= Ignatius Cockshutt =

Ignatius Cockshutt (August 24, 1812 – March 1, 1901) was a Canadian businessman and philanthropist. The son of James Cockshutt and Mary Nightingale, he was born in Bradford, Yorkshire, England, and the family moved to Canada in July 1827.

== Biography ==
His father established himself as a general merchant in York, and in 1829 opened a branch in Brantford, Canada West where Ignatius worked as a clerk. After a rocky start at the branch location, it was ultimately successful to the point that the York business was closed and the operation consolidated in Brantford.

In 1840, Ignatius and his sister Jane purchased the business from their father and operated it until 1846 when she withdrew. He operated the business very successfully until 1882 as his main occupation.

From 1847, he was the largest landowner in Brantford, and by 1880 he had 41 rental properties and 21 farms in addition to his own businesses and residence.

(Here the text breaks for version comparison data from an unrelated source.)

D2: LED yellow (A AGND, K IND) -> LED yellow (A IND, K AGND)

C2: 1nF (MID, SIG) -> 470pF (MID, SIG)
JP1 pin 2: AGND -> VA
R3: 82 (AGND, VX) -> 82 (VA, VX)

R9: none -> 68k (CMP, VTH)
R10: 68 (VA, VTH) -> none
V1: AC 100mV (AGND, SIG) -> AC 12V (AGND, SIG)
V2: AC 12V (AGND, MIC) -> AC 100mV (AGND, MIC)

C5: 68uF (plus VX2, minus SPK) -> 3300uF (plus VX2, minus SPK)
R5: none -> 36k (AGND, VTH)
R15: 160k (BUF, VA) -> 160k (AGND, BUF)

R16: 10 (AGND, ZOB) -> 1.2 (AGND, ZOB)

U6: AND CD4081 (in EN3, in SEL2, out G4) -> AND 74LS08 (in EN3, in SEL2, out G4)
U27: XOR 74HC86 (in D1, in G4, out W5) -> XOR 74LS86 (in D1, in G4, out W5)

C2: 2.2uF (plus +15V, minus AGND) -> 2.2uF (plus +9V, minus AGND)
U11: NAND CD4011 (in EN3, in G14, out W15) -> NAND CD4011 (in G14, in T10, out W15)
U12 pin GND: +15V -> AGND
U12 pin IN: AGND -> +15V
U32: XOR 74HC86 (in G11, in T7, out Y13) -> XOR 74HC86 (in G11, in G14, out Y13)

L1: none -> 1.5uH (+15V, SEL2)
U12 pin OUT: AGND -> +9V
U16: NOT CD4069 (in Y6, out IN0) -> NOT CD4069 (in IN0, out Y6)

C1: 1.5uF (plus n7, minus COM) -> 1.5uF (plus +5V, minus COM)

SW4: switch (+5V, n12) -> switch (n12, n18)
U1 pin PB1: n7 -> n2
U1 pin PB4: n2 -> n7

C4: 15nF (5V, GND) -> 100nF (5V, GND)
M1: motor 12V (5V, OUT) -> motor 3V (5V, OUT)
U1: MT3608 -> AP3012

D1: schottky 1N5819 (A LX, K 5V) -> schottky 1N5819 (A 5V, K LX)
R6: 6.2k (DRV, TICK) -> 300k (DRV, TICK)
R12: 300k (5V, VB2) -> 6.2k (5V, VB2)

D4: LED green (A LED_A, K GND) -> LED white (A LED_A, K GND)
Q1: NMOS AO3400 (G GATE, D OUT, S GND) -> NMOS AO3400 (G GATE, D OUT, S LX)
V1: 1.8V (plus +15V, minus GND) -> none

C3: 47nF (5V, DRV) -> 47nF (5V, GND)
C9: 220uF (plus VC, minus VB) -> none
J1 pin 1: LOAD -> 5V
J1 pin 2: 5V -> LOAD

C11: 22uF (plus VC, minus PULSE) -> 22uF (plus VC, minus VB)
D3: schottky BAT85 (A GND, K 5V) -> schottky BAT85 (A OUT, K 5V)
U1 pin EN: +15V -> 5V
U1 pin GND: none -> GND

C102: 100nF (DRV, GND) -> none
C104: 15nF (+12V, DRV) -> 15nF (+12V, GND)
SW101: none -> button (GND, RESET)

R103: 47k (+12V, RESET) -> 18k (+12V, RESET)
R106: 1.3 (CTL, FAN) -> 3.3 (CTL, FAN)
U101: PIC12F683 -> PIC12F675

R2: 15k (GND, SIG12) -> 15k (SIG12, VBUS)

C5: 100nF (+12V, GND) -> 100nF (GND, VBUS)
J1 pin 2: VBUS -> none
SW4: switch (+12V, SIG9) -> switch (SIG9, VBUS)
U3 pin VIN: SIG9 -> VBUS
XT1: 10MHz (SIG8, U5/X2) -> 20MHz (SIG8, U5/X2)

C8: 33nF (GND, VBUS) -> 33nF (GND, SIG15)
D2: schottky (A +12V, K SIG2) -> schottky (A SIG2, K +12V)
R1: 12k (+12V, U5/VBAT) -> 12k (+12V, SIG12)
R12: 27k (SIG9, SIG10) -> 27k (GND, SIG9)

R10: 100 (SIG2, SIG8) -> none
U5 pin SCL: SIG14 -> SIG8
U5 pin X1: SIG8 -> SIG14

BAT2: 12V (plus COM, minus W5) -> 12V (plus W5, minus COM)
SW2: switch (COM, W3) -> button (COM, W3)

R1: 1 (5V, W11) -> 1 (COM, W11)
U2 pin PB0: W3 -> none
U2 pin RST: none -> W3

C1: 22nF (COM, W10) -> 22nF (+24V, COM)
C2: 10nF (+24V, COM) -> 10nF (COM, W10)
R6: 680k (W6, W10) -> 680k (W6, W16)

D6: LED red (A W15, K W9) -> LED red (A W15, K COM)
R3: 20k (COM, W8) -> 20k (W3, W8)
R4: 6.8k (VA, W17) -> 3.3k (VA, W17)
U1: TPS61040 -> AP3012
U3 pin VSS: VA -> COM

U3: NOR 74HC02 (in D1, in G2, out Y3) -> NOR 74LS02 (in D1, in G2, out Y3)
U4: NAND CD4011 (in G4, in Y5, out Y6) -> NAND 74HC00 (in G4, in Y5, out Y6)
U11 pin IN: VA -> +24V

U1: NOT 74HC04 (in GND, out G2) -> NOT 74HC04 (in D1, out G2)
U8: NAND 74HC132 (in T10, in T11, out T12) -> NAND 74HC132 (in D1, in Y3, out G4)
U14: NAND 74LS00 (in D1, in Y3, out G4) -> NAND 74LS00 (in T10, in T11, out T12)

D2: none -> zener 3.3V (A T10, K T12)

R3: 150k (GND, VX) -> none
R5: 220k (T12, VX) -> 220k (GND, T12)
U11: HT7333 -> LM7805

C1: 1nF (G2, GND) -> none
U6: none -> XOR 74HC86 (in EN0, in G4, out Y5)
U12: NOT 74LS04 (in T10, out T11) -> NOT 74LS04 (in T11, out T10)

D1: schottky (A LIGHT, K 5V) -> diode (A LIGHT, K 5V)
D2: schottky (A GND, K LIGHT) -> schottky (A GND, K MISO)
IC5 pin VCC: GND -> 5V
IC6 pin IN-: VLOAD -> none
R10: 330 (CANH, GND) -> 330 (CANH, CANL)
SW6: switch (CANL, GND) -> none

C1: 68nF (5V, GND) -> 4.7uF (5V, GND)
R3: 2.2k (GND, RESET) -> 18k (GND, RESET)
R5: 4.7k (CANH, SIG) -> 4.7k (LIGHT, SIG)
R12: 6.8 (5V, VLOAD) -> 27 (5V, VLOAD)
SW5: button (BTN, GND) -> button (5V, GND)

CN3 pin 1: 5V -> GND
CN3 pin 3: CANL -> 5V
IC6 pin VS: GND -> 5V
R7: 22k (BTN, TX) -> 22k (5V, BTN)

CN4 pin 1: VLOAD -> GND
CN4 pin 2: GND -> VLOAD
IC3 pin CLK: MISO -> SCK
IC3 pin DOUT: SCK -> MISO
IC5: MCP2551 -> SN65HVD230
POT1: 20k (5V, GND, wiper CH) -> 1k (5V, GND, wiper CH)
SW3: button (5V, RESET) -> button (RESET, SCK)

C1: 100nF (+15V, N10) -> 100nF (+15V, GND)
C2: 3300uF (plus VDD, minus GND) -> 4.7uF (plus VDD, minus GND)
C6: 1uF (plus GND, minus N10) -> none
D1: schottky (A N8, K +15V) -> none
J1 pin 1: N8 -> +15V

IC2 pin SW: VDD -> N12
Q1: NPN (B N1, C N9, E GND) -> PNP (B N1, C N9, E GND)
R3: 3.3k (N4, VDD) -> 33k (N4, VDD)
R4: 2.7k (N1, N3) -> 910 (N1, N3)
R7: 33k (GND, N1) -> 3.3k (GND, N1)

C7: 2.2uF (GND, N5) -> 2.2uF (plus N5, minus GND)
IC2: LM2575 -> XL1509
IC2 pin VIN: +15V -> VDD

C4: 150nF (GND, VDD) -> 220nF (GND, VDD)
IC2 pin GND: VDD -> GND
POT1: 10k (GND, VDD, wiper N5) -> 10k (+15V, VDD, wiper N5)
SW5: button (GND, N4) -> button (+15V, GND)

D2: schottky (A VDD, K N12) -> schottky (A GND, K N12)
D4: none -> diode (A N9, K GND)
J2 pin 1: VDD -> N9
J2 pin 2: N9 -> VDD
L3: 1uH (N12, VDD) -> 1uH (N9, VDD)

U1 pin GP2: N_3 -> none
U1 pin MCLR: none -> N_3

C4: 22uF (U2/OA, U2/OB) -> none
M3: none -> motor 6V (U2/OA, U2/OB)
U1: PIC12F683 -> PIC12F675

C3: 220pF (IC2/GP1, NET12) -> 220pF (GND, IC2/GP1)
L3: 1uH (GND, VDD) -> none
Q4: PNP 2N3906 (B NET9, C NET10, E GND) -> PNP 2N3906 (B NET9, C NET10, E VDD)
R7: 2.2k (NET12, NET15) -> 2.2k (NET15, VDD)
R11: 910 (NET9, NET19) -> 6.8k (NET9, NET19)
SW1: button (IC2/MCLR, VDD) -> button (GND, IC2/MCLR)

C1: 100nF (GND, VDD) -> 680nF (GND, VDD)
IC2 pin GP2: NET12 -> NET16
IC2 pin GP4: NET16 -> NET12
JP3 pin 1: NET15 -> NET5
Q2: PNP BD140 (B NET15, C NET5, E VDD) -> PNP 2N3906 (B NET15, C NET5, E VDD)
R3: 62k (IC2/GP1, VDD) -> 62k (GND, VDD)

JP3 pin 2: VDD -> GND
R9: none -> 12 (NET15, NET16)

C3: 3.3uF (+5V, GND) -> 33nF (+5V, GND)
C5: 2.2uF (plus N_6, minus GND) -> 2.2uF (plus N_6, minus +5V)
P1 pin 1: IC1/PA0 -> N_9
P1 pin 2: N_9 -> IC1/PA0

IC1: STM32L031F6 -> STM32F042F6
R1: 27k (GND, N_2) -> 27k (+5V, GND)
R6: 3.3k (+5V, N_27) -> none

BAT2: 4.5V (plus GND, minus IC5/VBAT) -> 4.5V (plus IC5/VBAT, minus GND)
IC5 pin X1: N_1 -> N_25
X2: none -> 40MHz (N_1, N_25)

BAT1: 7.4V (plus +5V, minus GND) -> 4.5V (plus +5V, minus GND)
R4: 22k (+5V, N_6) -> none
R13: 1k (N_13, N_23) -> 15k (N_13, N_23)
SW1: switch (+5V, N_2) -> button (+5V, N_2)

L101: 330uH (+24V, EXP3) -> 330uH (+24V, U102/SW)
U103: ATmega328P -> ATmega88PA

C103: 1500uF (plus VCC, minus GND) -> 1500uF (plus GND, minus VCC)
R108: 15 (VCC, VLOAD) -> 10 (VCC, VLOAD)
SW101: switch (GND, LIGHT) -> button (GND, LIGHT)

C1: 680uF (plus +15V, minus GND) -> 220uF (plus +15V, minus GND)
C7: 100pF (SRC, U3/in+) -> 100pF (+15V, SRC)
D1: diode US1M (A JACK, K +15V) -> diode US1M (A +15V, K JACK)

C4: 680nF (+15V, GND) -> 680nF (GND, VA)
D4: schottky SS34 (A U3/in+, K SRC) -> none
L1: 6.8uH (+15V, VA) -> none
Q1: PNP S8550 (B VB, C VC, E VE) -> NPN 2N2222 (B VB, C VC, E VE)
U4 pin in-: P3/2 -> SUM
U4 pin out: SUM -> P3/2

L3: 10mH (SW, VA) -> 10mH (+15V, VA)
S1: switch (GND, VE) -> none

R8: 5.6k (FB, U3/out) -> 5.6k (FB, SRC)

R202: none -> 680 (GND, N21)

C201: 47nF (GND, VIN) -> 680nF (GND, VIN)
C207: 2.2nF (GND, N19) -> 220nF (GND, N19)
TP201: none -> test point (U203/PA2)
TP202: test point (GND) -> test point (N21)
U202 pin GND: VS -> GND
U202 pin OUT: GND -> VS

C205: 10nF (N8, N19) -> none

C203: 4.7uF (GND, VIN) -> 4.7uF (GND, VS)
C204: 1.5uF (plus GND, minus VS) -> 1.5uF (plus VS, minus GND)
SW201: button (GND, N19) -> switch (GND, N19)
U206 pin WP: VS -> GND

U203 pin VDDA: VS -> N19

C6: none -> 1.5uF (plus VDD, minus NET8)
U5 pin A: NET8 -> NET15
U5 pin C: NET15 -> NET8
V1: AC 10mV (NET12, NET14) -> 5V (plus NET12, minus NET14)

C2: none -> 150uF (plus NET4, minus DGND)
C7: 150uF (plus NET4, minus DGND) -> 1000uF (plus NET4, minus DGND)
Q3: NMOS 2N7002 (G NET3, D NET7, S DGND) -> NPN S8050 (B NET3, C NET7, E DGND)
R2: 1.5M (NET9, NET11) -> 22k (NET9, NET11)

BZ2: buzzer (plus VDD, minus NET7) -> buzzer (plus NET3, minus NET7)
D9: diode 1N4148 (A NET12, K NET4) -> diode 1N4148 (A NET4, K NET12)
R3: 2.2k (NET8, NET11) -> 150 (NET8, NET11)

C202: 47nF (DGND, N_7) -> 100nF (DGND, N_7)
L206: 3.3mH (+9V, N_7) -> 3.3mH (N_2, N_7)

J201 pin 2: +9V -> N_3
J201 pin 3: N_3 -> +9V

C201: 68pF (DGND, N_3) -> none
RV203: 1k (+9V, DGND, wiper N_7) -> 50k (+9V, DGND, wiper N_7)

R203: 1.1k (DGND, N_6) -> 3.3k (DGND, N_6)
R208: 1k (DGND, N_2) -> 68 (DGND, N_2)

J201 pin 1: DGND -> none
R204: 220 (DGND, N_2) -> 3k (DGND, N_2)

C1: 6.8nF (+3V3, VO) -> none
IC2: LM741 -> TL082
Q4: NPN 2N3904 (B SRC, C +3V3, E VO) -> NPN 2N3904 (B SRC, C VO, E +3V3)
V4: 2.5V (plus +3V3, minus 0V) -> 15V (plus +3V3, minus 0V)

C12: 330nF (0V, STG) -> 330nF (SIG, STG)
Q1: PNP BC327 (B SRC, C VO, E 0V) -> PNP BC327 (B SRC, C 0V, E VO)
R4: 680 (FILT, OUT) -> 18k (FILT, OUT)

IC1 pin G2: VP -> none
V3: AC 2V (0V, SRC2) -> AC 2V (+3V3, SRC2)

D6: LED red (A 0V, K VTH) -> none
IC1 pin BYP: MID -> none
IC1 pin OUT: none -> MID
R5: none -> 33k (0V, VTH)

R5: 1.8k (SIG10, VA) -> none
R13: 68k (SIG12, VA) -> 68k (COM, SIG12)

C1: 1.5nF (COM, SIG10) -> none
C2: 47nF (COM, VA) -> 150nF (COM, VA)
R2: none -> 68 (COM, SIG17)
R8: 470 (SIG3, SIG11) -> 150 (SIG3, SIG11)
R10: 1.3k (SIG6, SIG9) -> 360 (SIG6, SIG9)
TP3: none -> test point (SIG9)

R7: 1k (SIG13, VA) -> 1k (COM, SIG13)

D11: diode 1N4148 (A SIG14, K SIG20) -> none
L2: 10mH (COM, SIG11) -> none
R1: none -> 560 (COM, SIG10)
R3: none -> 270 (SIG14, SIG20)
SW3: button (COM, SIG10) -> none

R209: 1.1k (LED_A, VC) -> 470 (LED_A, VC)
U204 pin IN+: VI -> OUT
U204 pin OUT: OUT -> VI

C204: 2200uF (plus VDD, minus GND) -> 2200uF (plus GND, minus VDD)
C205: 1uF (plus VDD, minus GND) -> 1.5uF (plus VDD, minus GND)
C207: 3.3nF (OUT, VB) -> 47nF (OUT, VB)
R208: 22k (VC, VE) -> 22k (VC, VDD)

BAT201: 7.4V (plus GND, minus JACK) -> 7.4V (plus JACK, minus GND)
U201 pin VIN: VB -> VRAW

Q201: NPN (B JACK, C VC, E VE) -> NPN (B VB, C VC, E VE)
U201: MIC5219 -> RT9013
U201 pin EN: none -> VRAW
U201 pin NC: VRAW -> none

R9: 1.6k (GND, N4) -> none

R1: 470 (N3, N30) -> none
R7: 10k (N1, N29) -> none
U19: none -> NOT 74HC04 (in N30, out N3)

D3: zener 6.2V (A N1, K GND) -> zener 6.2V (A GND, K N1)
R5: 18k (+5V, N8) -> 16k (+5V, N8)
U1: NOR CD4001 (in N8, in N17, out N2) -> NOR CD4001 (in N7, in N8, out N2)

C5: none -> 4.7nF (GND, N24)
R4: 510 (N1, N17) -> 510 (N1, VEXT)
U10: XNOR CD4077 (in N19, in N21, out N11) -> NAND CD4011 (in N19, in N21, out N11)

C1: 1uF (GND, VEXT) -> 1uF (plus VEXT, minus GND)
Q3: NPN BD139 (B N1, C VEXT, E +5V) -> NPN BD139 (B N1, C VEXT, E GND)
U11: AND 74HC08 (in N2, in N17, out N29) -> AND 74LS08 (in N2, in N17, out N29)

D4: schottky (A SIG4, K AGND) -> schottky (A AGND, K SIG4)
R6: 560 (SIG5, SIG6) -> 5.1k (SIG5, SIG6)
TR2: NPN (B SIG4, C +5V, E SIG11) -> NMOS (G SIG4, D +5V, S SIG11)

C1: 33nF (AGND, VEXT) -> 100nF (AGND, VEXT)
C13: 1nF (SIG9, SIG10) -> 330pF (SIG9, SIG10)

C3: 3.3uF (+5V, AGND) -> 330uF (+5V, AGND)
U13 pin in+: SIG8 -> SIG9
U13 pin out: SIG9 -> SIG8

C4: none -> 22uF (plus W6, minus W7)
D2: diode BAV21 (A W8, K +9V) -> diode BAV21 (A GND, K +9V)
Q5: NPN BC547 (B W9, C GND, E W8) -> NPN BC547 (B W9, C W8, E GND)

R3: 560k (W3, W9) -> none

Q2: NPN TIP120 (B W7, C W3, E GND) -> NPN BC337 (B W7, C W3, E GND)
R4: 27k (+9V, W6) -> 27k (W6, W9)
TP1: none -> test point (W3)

He was a director of the Brantford and Buffalo Joint Stock Railway, though he lost his investment when the railroad went bankrupt. He was also involved in a toll road and gas and water companies in Brantford.

Along with his son James G. Cockshutt, in 1877 he founded the original Cockshutt factory, the Brantford Plow Works at Brantford, Ontario.

In 1882, the business was incorporated as the Cockshutt Plow Company, with James G. Cockshutt as president and Ignatius as vice-president. At that time, they employed about 50 workers. After James' death in 1885, the company was operated by three of Ignatius' sons in succession and by a Cockshutt family member until 1957, when outside interests gained control of the company.

He married Margaret Gemmel on September 22, 1846, with whom he had one child named Mary. Margaret died in 1847. Three years later, on September 9, 1850, he married Elizabeth Foster and had eight more surviving children with her. In total he had nine children that survived into adulthood, and three who died in infancy.

He interfered in the affairs of his adult children and their partners, including convincing doctors to have his son William F. Cockshutt declared mentally unstable, temporarily sending William to an asylum in New York because Ignatius disapproved of his intended wife. By contrast, he was affectionate with his dogs. He spent considerable time and money on various charitable and philanthropic causes, in keeping with his Inghamite Methodist convictions.